:: TEXTE DU DOCUMENT ::
★ ★ ★

À cette époque, mon père est de plus en plus souvent hors de contrôle, ivre. Il réfléchit mal, il agit mal. Ma chambre n’a que des portes-accordéons, impossible de les verrouiller. Même si j’ai un réveille-matin, il vient me réveiller en tirant les couvertures […]. Chaque jour, je lui crie de ne pas me « désabriller ». 2016, F. Lefebvre, Visite de mon jardin, p. 55.
Vers une heure et demie, Eva prépara Rosalie. La petite, depuis qu’elle était réveillée, ne faisait que brailler. Eva avait beau la bercer, la tenir au chaud, la désabriller, rien à faire. Le bébé hurlait à faire trembler les murs. Le bonheur tranquille qui régnait quelques heures plus tôt avait visiblement fui le logis. Eva était ben en peine. 2020, M. Laverdière, Les collines de Bellechasse, p. 15.

★ ★ ★

:: INFORMATIONS EXTRAITES ::

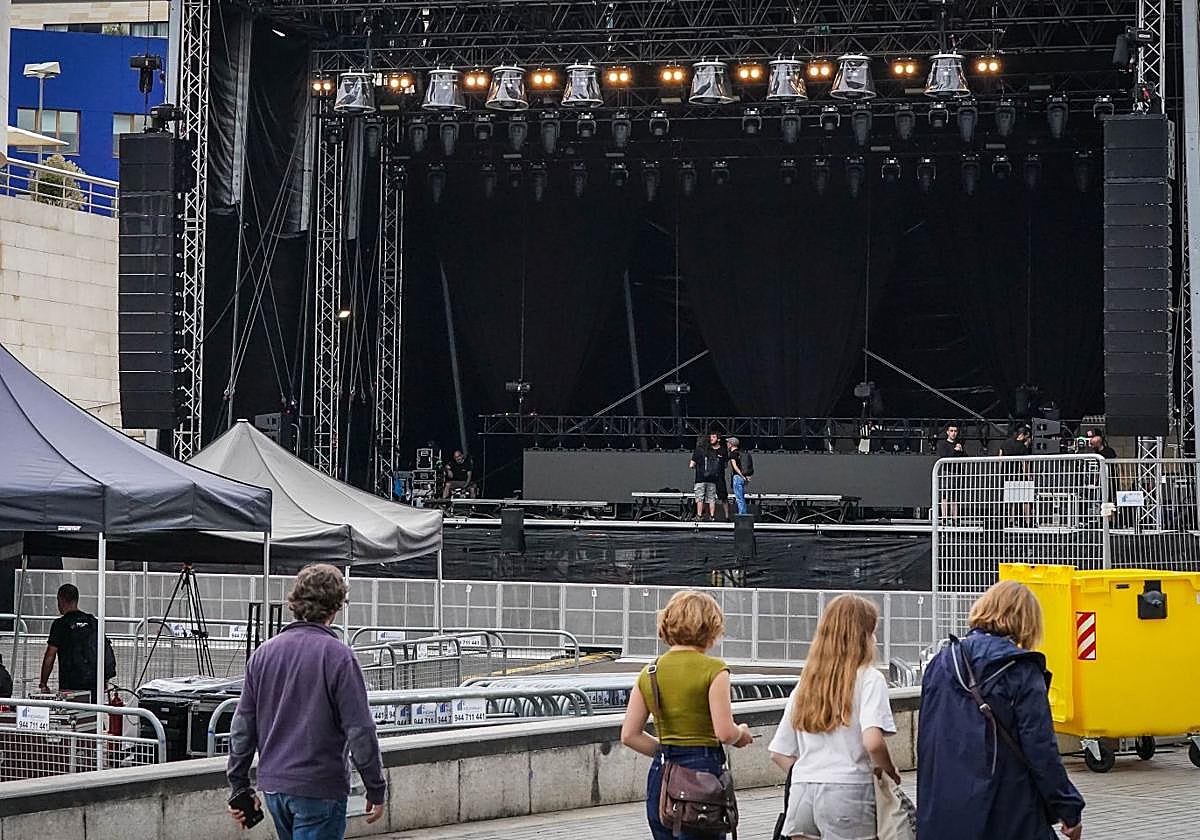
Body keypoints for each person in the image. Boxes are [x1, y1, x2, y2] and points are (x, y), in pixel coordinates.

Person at [228, 564, 386, 840]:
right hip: (320, 786)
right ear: (336, 607)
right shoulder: (339, 657)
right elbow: (360, 730)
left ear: (295, 603)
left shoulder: (264, 654)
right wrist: (375, 787)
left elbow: (242, 727)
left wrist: (239, 785)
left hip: (275, 787)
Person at [917, 580, 1084, 840]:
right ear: (1027, 621)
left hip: (944, 811)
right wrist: (1068, 809)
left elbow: (927, 742)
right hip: (1008, 809)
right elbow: (1040, 748)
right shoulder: (1020, 668)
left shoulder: (941, 663)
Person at [620, 590, 754, 840]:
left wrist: (667, 750)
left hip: (662, 775)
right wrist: (741, 734)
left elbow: (629, 735)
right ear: (711, 627)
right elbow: (724, 732)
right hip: (702, 772)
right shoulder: (714, 670)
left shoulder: (650, 671)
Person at [768, 594, 900, 840]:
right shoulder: (869, 679)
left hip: (802, 793)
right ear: (863, 637)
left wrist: (810, 772)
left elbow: (778, 752)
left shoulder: (806, 683)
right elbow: (872, 741)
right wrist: (890, 772)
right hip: (849, 792)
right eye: (873, 631)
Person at [39, 584, 114, 702]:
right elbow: (104, 650)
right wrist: (104, 679)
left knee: (72, 715)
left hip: (70, 683)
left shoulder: (60, 624)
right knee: (93, 715)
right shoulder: (93, 622)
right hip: (94, 682)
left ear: (61, 600)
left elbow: (50, 655)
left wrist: (43, 683)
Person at [688, 433, 728, 521]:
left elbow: (691, 465)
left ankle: (699, 515)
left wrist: (697, 467)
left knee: (700, 498)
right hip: (712, 478)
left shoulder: (698, 450)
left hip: (700, 478)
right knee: (711, 498)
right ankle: (712, 516)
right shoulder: (712, 451)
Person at [727, 437, 754, 517]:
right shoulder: (741, 453)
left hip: (737, 477)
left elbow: (735, 467)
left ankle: (742, 514)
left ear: (731, 444)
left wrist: (741, 476)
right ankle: (743, 513)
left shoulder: (733, 454)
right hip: (744, 477)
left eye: (728, 443)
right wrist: (745, 477)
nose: (727, 444)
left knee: (739, 498)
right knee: (742, 497)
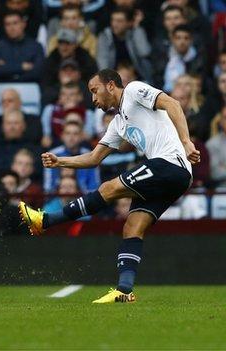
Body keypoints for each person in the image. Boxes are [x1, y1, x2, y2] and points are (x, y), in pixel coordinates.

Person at [19, 69, 200, 303]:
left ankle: (46, 221)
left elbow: (172, 103)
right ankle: (125, 289)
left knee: (108, 188)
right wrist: (60, 161)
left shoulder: (134, 90)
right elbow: (94, 158)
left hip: (170, 163)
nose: (93, 98)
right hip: (173, 177)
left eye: (95, 91)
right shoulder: (118, 124)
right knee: (132, 227)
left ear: (111, 85)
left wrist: (186, 141)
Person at [0, 11, 44, 83]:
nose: (12, 28)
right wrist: (22, 66)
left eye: (15, 23)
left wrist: (6, 66)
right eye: (7, 24)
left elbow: (37, 72)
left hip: (28, 85)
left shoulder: (36, 46)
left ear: (23, 24)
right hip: (3, 86)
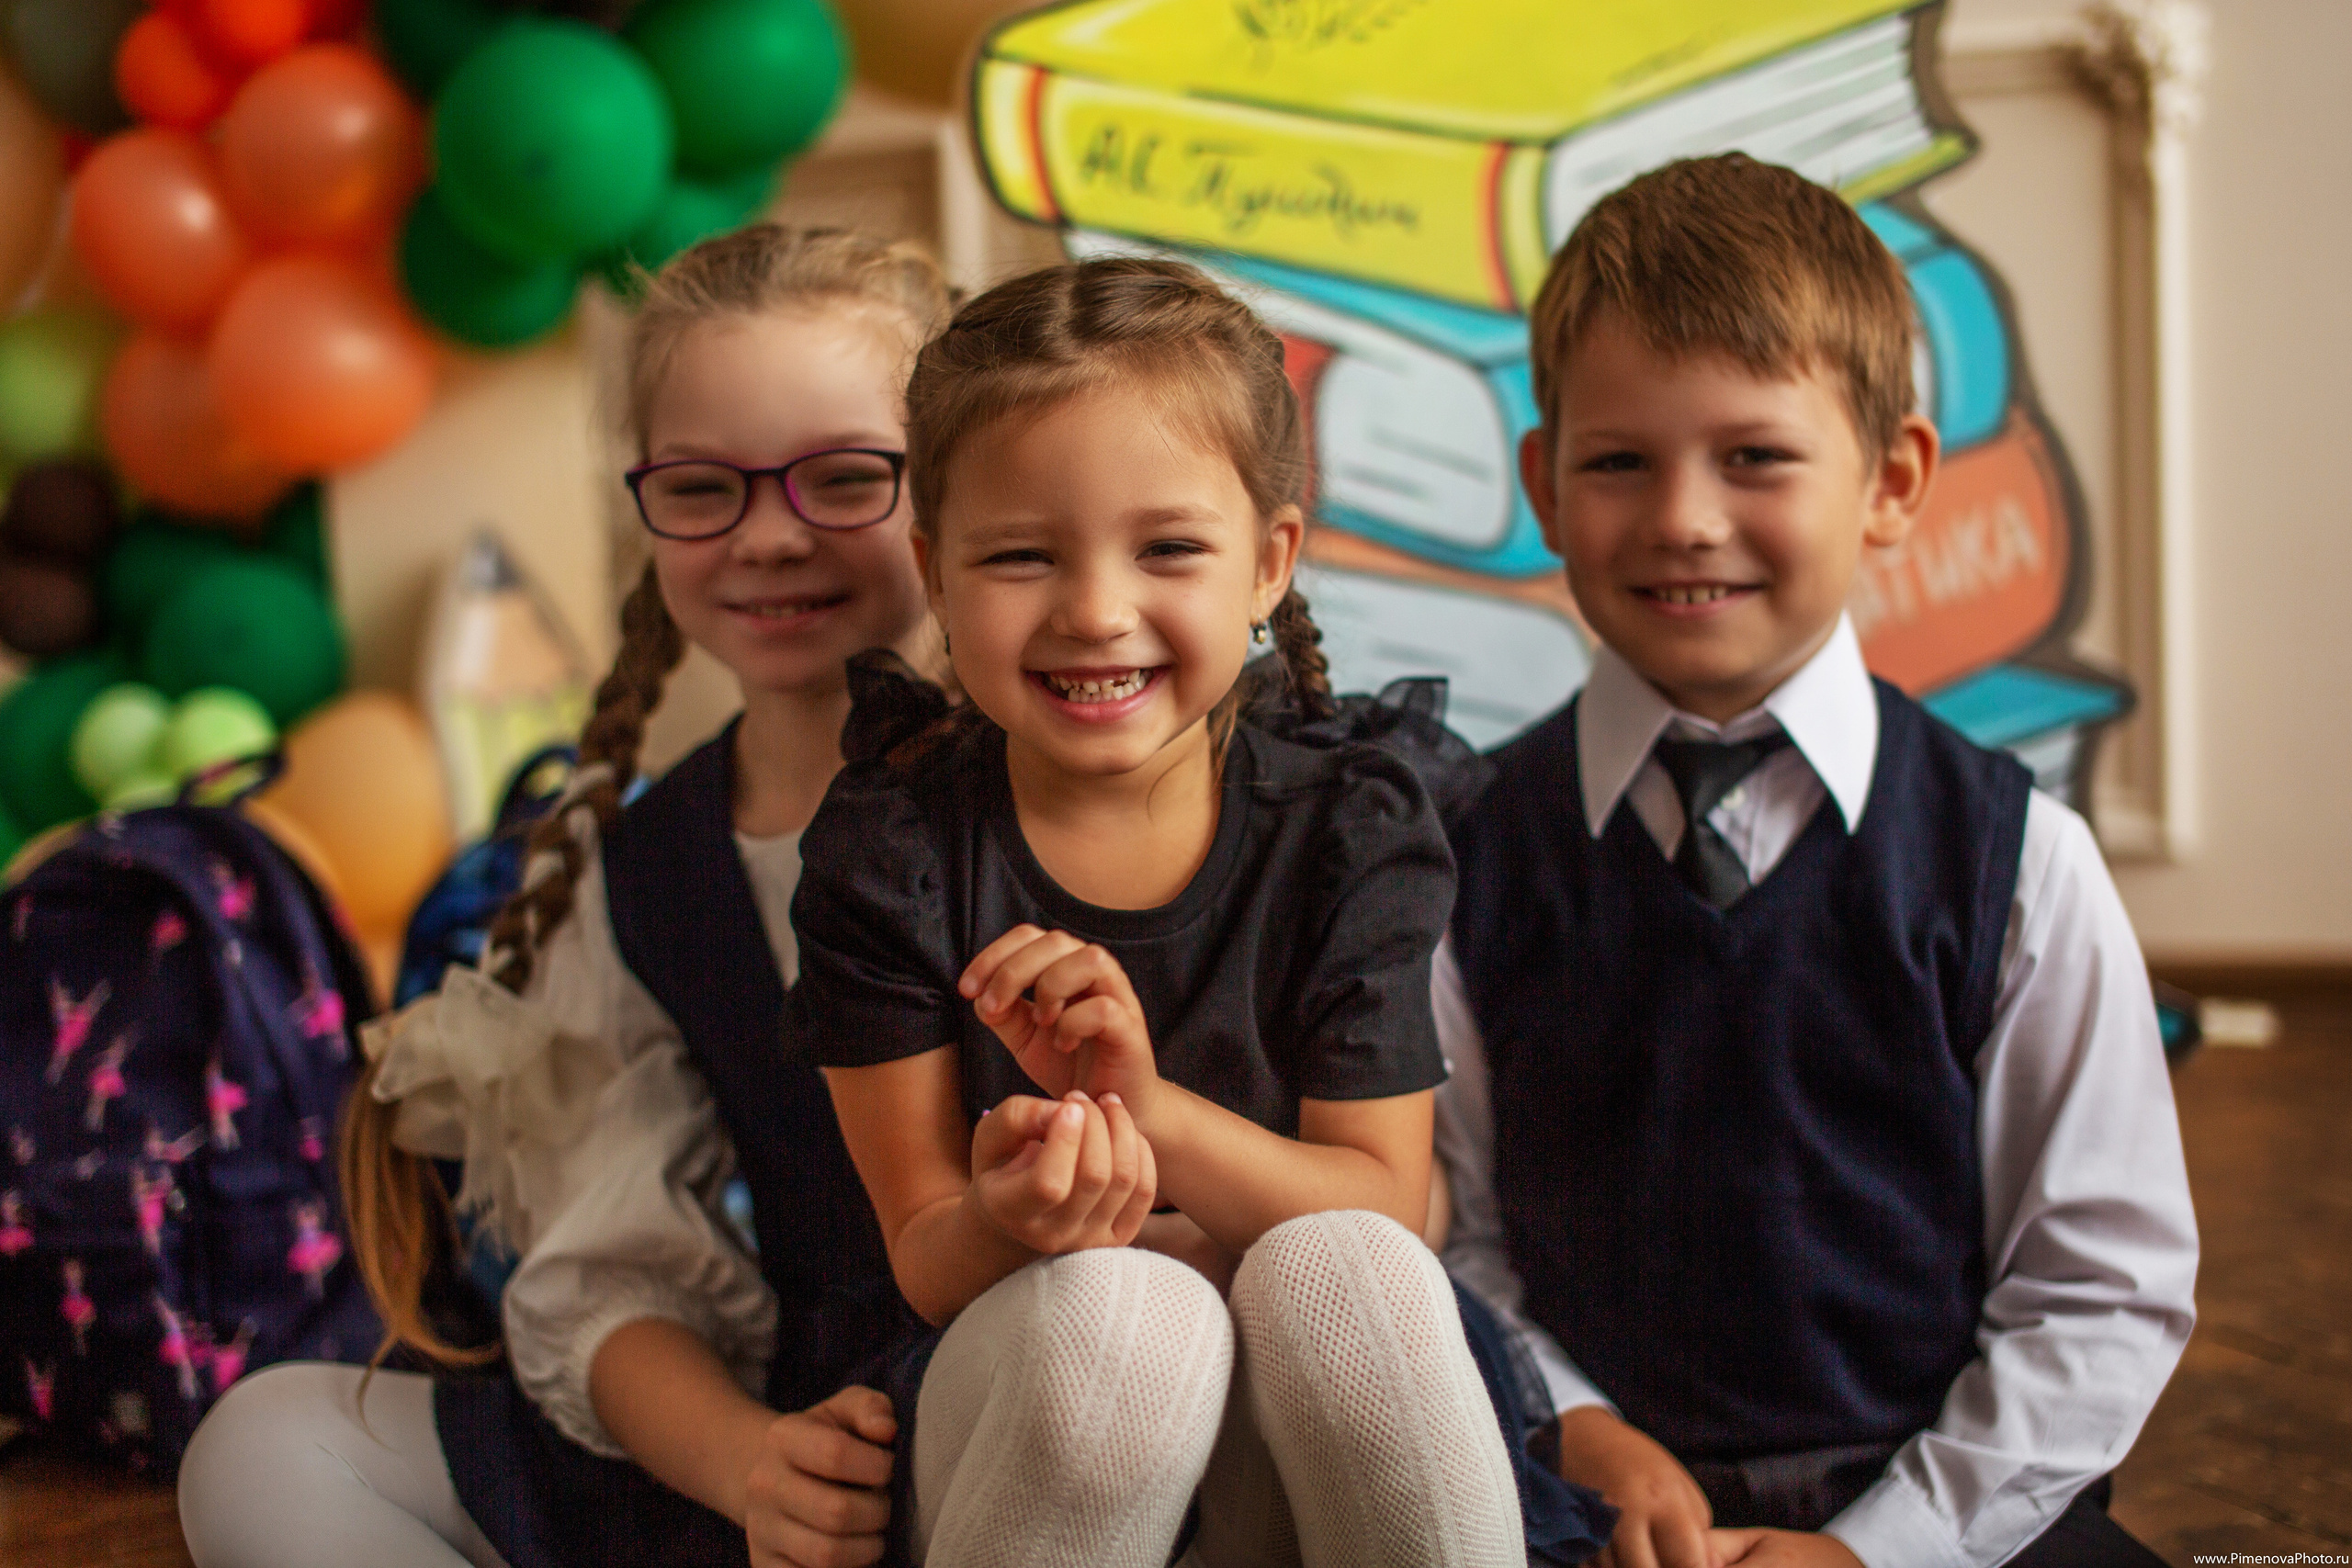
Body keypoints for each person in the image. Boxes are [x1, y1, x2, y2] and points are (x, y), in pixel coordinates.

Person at [176, 226, 1220, 1568]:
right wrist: (751, 1465)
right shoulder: (648, 867)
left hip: (1097, 1396)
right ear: (645, 510)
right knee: (268, 1442)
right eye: (702, 488)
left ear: (957, 496)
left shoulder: (1104, 785)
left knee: (1088, 1338)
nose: (770, 537)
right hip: (829, 1439)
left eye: (845, 477)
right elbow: (610, 1277)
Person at [1432, 153, 2199, 1568]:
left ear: (1893, 481)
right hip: (1594, 1506)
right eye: (1619, 461)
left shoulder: (2019, 860)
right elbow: (1454, 1236)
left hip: (1949, 1508)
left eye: (1756, 457)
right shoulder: (1465, 864)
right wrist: (1576, 1428)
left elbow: (2101, 1287)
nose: (1682, 518)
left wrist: (1879, 1549)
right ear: (1544, 485)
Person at [791, 255, 1613, 1568]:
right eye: (1019, 556)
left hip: (1313, 1403)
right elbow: (924, 1252)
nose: (1096, 612)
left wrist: (1149, 1116)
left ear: (1269, 561)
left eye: (1168, 548)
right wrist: (1017, 1218)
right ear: (935, 571)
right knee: (1131, 1314)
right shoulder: (894, 851)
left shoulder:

★ ★ ★

:: LISTE D'ACTIVITÉS ::
1. D'après le texte du document, vers quelle heure Eva prépara-t-elle Rosalie ?
2. Dans le texte du document, condensez en deux phrases le paragraphe commençant par « Vers une heure et demie, Eva prépara Rosalie » en conservant ses faits principaux.
3. Reprenez le texte du document après sa dernière phrase et prolongez-le.

:: RÉSULTATS PAR TÂCHE ::
1. Vers une heure et demie.

2. Vers une heure et demie, Eva prépara Rosalie, qui braillait sans arrêt depuis son réveil ; ni la bercer, ni la tenir au chaud, ni la désabriller ne parvint à la calmer. Le bonheur tranquille des heures précédentes avait quitté le logis, et Eva était bien en peine (M. Laverdière, Les collines de Bellechasse, 2020, p. 15).

3.
les amants s’abrillent et se désabrillent [/] et s’aiment à tendre rire et vraiment à en pleurer [/] ils se désâment à dire ce qui les a réunis [/] se font du plaisir avec la joie elle‑même[.] 2021, E. Bori et M. Garneau, Les amants s’abrillent et se désabrillent (chanson), Garneau, Bori.
(Dérivé). Désabrié, désabriée ou désabrillé, désabrillée adj. Qui n’est pas ou n’est plus couvert d’une couverture, d’un drap, d’un vêtement.
Ça arrivait souvent à mon père, en hiver, d’aller veiller à trois milles, chez les voisins. La nuit, il passait là ou [sic] le noyé était (placé) pour l’hiver. Les renards avaient dérangé les slaps de sur lui, et ils l’avaient déshabillé, comme pour le manger. Quand mon père le voyait désabrié, il réinstallait son butin et il réparait son abri, pour essayer de la conserver (jusqu’)au printemps. 1918, C.‑M. Barbeau, Anecdotes populaires du Canada, Journal of American Folklore, vol. 33, no 129, 1920, p. 236.
Encore désabrillé! – Me bats avec mes couvertes, maudits draps sales... 1974, J.‑M. Poupart, C’est pas donné à tout le monde d’avoir une belle mort, p. 66.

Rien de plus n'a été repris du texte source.